Hong Moo-Won

Personal information
- Full name: 홍무원
- Nationality: South Korea
- Born: August 15, 1981 (age 44)
- Height: 1.65 m (5 ft 5 in)
- Weight: 48 kg (106 lb)

Sport
- Sport: Boxing
- Weight class: Light flyweight

Medal record
Asian Games
| Bronze medal – third place | 2006 Doha | Light flyweight |
Asian Championships
| Gold medal – first place | 2002 Seremban | Light flyweight |
| Silver medal – second place | 2005 Ho Chi Minh City | Light flyweight |

= Hong Moo-won =

South Korean Olympic boxer (b. 1981)

Hong Moo-Won (born August 15, 1981) is a South Korean amateur boxer best known for competing in the 2004 Olympics and winning a bronze medal at the 2006 Asian Games.

== Career ==
At the world championships 2003 he lost to eventual winner Sergey Kazakov 10:26, he did not participate in 2005 and 2007.

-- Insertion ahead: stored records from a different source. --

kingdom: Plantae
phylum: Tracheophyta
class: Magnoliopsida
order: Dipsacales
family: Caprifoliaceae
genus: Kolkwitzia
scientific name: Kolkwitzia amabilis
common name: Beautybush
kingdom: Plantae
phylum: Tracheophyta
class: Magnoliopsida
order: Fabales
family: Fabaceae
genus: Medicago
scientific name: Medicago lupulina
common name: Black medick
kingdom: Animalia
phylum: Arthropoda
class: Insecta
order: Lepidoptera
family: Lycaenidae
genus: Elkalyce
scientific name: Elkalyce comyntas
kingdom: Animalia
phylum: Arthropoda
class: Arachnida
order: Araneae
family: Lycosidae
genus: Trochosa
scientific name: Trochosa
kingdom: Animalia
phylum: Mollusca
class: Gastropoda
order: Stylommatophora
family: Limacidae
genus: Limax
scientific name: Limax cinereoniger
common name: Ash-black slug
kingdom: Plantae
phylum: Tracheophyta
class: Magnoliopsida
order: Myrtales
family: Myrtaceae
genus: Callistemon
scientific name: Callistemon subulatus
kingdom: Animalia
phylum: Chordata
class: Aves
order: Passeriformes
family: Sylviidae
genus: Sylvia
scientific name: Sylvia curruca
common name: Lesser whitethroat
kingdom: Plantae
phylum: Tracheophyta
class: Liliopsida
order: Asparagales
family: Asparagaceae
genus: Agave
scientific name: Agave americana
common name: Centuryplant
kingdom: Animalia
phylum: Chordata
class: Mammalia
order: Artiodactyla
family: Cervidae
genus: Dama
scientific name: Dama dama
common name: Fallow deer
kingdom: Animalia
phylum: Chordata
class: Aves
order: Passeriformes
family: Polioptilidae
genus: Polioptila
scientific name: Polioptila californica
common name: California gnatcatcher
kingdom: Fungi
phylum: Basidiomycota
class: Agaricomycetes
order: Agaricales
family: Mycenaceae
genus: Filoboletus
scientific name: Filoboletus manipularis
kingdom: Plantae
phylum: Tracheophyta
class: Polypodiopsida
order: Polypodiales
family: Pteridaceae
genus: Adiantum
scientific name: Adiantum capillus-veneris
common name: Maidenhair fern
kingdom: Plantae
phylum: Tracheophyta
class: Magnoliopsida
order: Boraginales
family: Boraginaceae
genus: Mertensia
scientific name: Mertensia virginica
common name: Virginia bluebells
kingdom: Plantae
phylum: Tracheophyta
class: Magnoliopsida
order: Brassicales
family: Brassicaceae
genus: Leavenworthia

At Athens he beat Harry Tanamor but lost to eventual winner Yan Bartelemí. He qualified for the Athens Games by ending up in first place in the 2nd AIBA Asian 2004 Olympic Qualifying Tournament in Karachi, Pakistan. In the final he defeated Tanamor.

At Doha 2006 he also lost to the eventual winner Zou Shiming 9:17.